WHAT IS REQUIRED — In the passage on cinematic image space, please switch "everyday" to "ordinary" and write out the part that opens with "In Der Bildraum" and closes with "the perceptual experience.".

PASSAGE FOR REVIEW —
────
How do we understand audiovisual images? Films and other time-based audiovisual media first speak to us in a very direct manner: we perceive them. Only over the time of their unfolding, specific connections of meaning arise, which are directly connected to physically and affectively experiencing them. Tying into the research on spectator feeling and poetics of affect, the embodied understanding and thinking in audiovisual images can be put into perspective through the terms of meaning making and embodiment.

Cinematographic Spaces: Perceptual Experience and the Constitution of Meaning

How meaning emerges in cinematic images can be shown through the design of spatial perception. The concept of the image space aims at the semantic potential in the aesthetic and temporal design of images.
In Der Bildraum des Kinos: Modulationen einer ästhetischen Erfahrungsform, the terms of action space and narrative space are opposed by the term of image space. It shows that ‘viewing‘ in film doesn’t equate to an everyday ‘seeing’. More so, it is the perceptive forms of a visual construction of space themselves, which have the potential to initiate meaning formations in the act of the perceptual experience.
Image space means a dimension of cinematographic space in which all other levels of spatial representation are combined to a figuration of expression. The space is no longer defined by what happens within, but rather becomes an event itself.
────
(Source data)
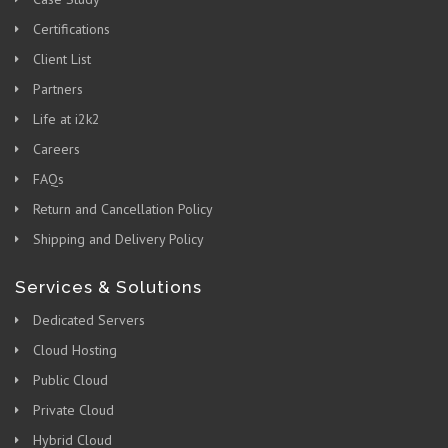
Certifications
Client List
Partners
Life at i2k2
Careers
FAQs
Return and Cancellation Policy
Shipping and Delivery Policy
Services & Solutions
Dedicated Servers
Cloud Hosting
Public Cloud
Private Cloud
Hybrid Cloud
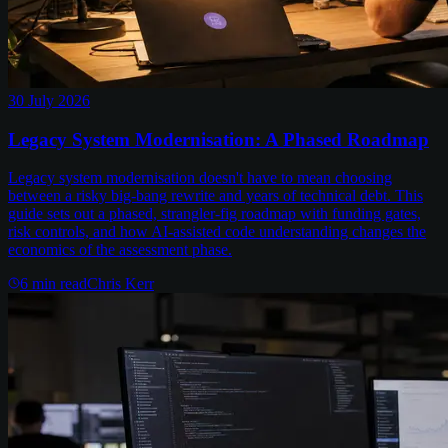
30 July 2026
Legacy System Modernisation: A Phased Roadmap
Legacy system modernisation doesn't have to mean choosing
between a risky big-bang rewrite and years of technical debt. This
guide sets out a phased, strangler-fig roadmap with funding gates,
risk controls, and how AI-assisted code understanding changes the
economics of the assessment phase.
6
min read
Chris Kerr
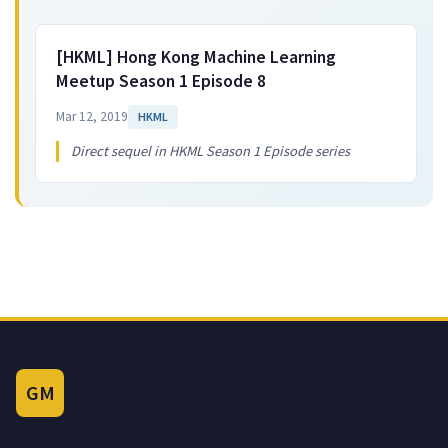
[HKML] Hong Kong Machine Learning
Meetup Season 1 Episode 8
Mar 12, 2019
HKML
Direct sequel in HKML Season 1 Episode series
GM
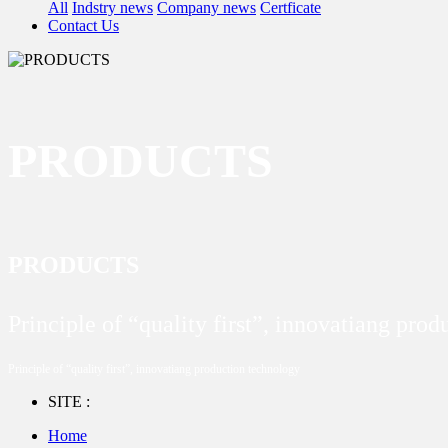
All
Indstry news
Company news
Certficate
Contact Us
PRODUCTS
PRODUCTS
Principle of “quality first”, innovatiang pro
Principle of “quality first”, innovatiang production technology
SITE :
Home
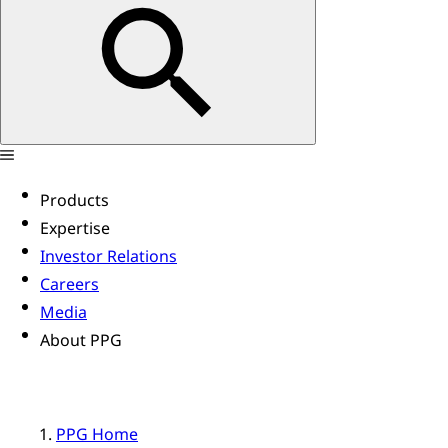
Products
Expertise
Investor Relations
Careers
Media
About PPG
PPG Home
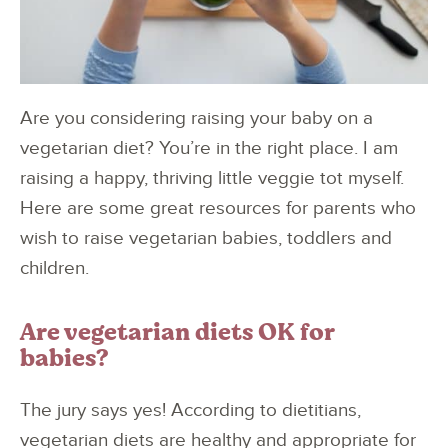
Are you considering raising your baby on a
vegetarian diet? You’re in the right place. I am
raising a happy, thriving little veggie tot myself.
Here are some great resources for parents who
wish to raise vegetarian babies, toddlers and
children.
Are vegetarian diets OK for
babies?
The jury says yes! According to dietitians,
vegetarian diets are healthy and appropriate for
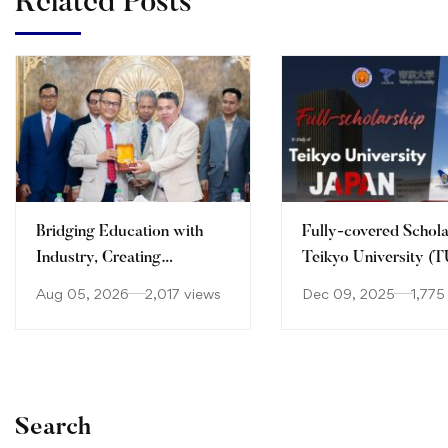
Related Posts
Bridging Education with
Fully-covered Schola
Industry, Creating
Teikyo University (T
Opportunities for the
Aug 05, 2026
2,017 views
Dec 09, 2025
1,775
Future!
Search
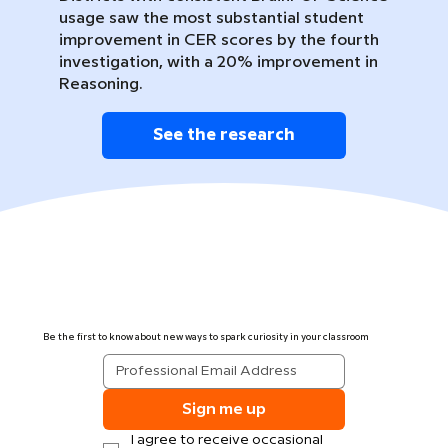
usage saw the most substantial student
improvement in CER scores by the fourth
investigation, with a 20% improvement in
Reasoning.
See the research
Be the first to know about new ways to spark curiosity in your classroom
Sign me up
I agree to receive occasional 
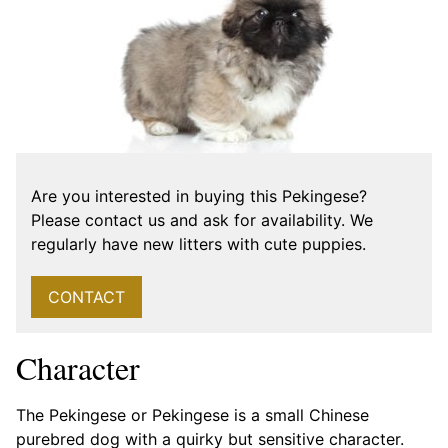
Are you interested in buying this Pekingese?
Please contact us and ask for availability. We
regularly have new litters with cute puppies.
CONTACT
Character
The Pekingese or Pekingese is a small Chinese
purebred dog with a quirky but sensitive character.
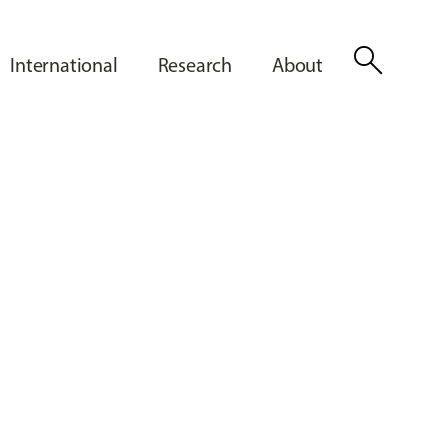
search
International
Research
About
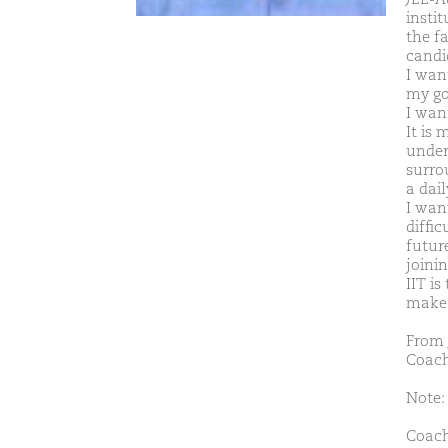
insti
the f
candi
I want
my go
I wan
It is
under
surro
a dail
I wan
diffi
future
joinin
IIT is
make i
From 
Coach
Note: 
Coach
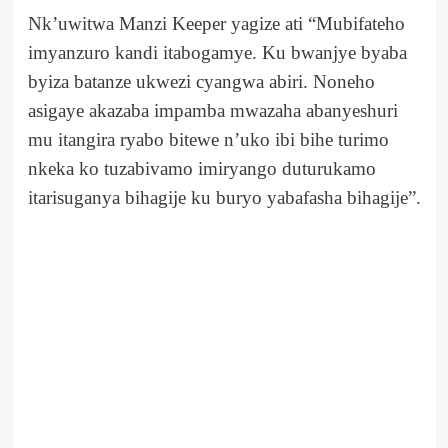
Nk’uwitwa Manzi Keeper yagize ati “Mubifateho
imyanzuro kandi itabogamye. Ku bwanjye byaba
byiza batanze ukwezi cyangwa abiri. Noneho
asigaye akazaba impamba mwazaha abanyeshuri
mu itangira ryabo bitewe n’uko ibi bihe turimo
nkeka ko tuzabivamo imiryango duturukamo
itarisuganya bihagije ku buryo yabafasha bihagije”.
────
TASK RESPONSE —
In Der Bildraum des Kinos: Modulationen einer ästhetischen Erfahrungsform, the terms of action space and narrative space are opposed by the term of image space. It shows that ‘viewing‘ in film doesn’t equate to an ordinary ‘seeing’. More so, it is the perceptive forms of a visual construction of space themselves, which have the potential to initiate meaning formations in the act of the perceptual experience.